_REQUIRED ACTION_
Search the entries below for the string "elbow" and copy the lines that hold it.

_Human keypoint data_
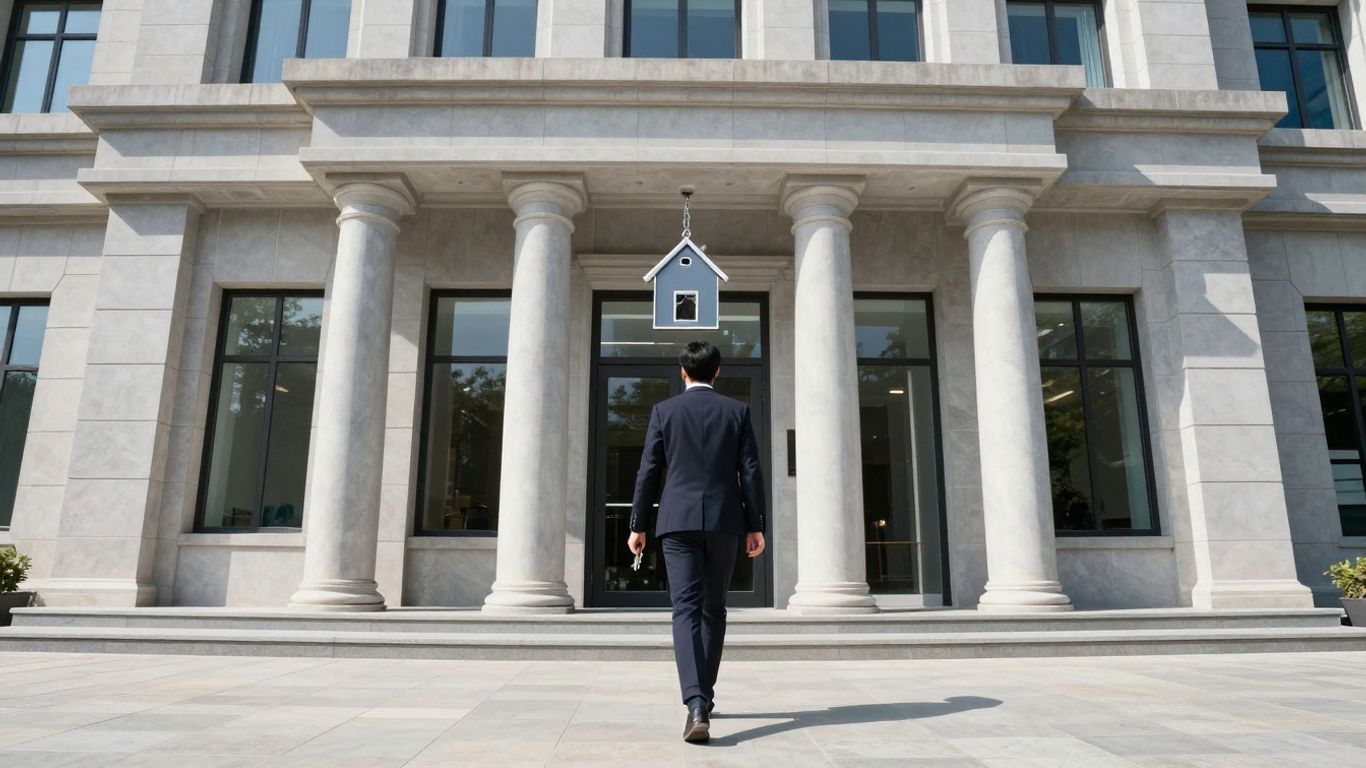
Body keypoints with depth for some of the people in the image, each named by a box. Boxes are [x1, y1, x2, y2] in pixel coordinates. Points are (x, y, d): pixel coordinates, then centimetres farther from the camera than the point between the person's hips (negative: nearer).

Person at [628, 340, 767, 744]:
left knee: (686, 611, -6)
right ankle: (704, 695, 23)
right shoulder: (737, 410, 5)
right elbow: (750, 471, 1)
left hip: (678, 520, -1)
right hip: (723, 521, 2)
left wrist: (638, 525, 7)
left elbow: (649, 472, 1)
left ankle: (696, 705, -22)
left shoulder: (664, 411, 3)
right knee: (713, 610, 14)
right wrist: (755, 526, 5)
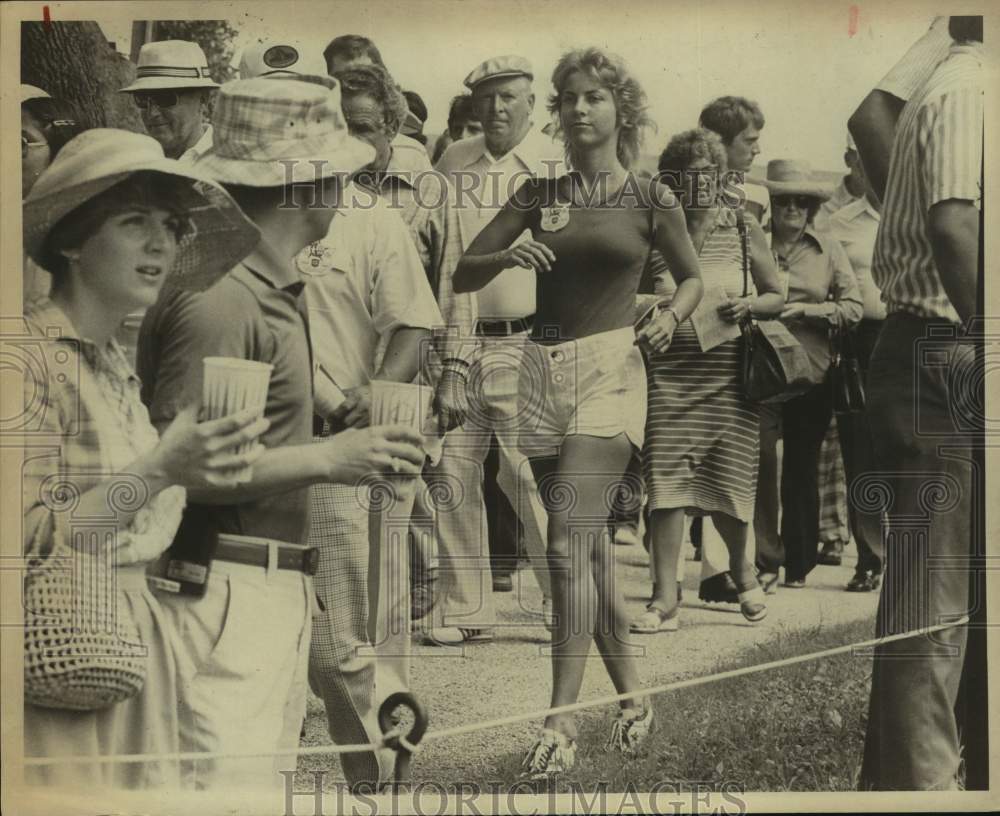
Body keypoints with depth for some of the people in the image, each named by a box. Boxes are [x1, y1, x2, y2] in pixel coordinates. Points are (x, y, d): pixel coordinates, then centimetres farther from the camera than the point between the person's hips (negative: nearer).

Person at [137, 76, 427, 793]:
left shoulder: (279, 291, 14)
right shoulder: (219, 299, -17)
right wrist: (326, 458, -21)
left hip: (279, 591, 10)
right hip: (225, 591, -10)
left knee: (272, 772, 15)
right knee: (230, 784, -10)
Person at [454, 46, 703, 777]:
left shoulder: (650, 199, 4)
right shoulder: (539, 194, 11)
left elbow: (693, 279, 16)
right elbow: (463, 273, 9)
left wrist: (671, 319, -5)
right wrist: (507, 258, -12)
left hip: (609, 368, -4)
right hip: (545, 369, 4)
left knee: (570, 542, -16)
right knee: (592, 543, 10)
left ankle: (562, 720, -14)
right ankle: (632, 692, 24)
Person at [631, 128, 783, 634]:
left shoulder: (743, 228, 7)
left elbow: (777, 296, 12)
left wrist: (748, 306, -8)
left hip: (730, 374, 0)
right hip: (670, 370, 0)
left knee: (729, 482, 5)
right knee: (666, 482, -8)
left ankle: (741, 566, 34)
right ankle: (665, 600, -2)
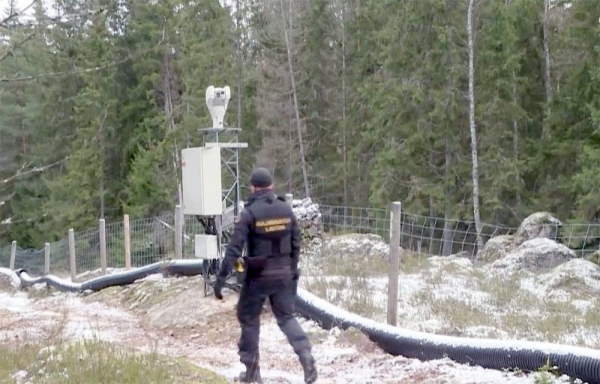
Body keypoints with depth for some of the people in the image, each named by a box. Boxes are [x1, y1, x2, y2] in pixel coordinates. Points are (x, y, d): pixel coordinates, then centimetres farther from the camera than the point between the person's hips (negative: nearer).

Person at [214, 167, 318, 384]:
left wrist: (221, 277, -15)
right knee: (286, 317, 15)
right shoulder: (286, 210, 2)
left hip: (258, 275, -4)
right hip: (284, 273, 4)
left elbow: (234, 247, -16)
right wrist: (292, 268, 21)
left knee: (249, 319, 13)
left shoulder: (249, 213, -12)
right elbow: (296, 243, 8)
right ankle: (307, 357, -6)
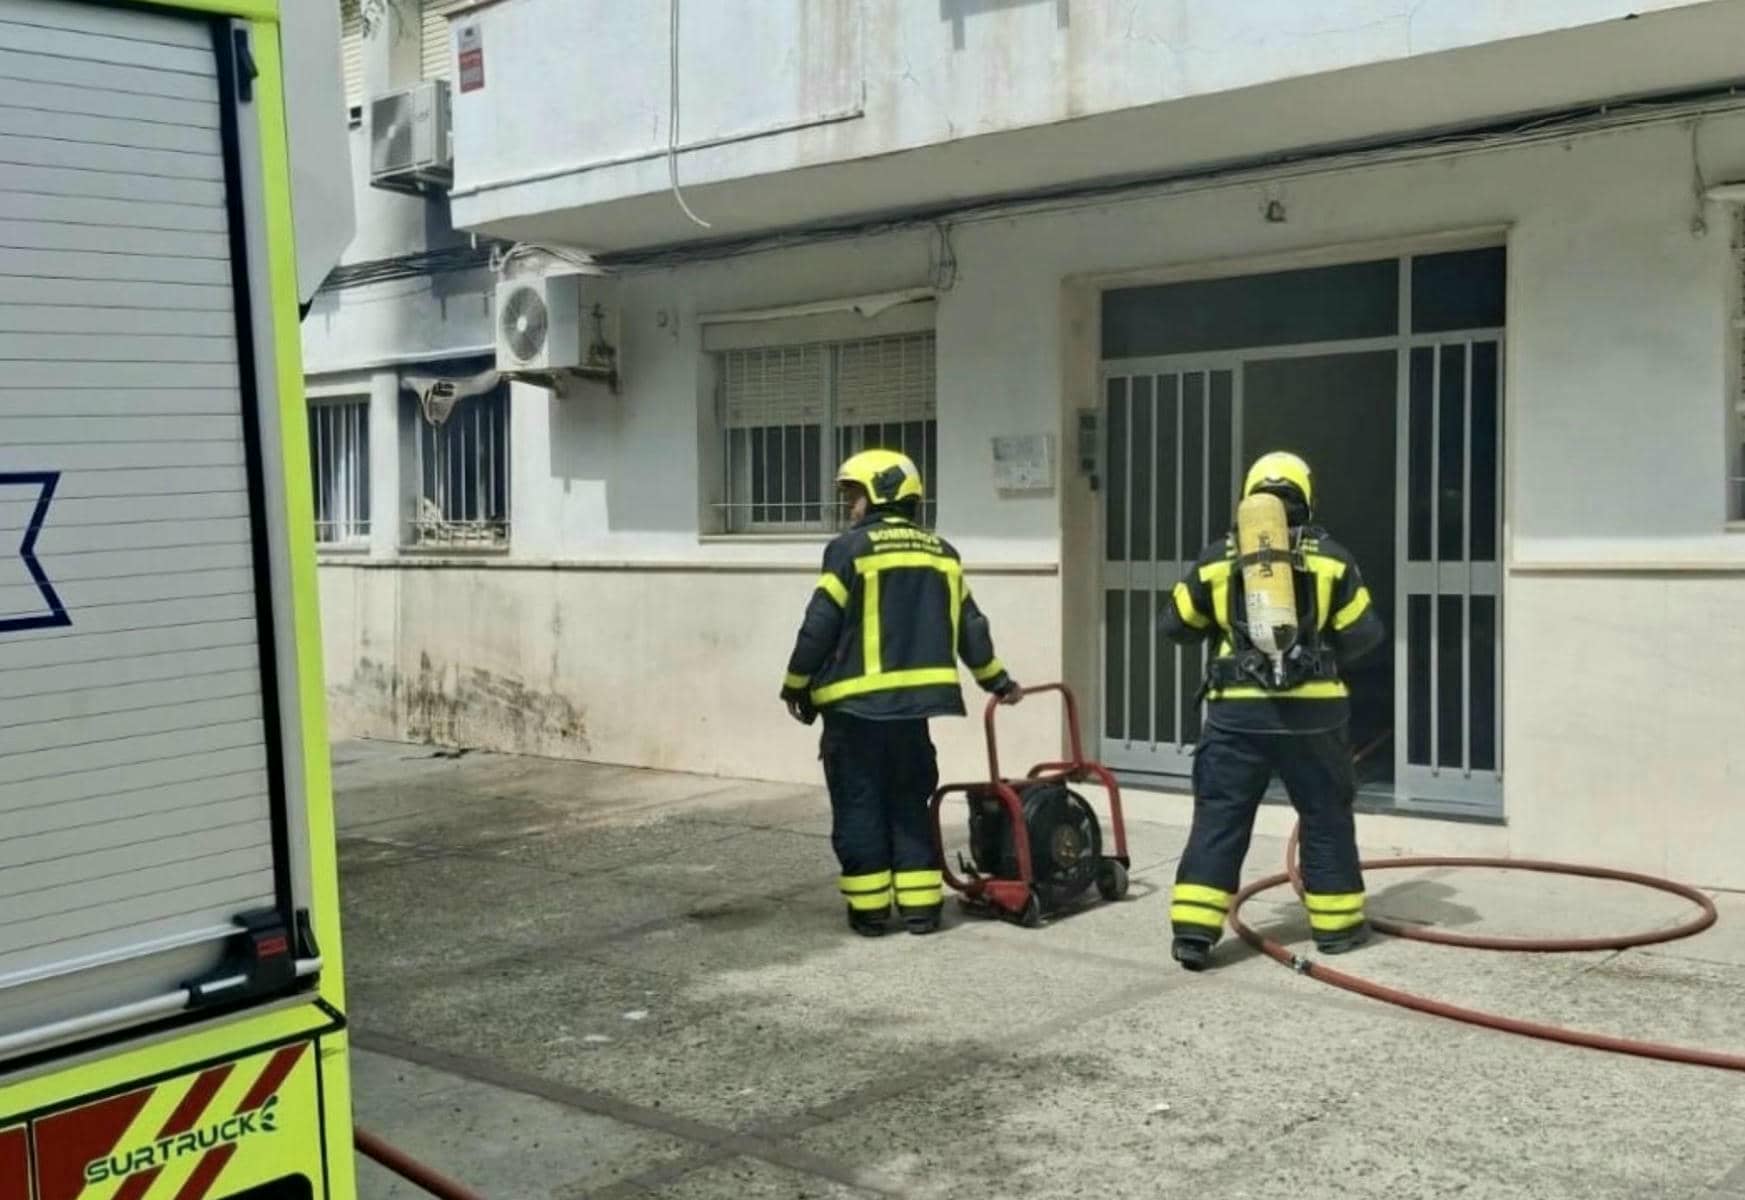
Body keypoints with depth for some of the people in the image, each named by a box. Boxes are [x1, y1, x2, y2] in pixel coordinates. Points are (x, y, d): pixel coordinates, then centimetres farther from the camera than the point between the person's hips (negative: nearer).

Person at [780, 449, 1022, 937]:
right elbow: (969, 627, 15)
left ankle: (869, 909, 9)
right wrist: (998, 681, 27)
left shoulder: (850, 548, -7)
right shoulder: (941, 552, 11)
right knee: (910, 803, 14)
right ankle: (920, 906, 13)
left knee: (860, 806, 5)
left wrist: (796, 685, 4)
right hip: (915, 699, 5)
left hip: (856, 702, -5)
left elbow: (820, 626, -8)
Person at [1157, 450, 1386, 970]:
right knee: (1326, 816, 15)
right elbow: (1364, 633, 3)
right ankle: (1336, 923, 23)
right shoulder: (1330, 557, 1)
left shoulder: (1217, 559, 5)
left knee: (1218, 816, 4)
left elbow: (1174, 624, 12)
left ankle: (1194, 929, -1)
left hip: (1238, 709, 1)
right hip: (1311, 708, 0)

_RESPONSE_
right elbow: (750, 471, 1)
left elbow: (649, 472, 1)
left elbow: (693, 279, 16)
right elbow: (463, 273, 9)
left elbow: (777, 296, 12)
left elbow: (234, 247, -16)
right elbow: (296, 243, 8)
right elbow: (969, 627, 15)
left elbow: (820, 626, -8)
right elbow: (1364, 633, 3)
left elbow: (1174, 624, 12)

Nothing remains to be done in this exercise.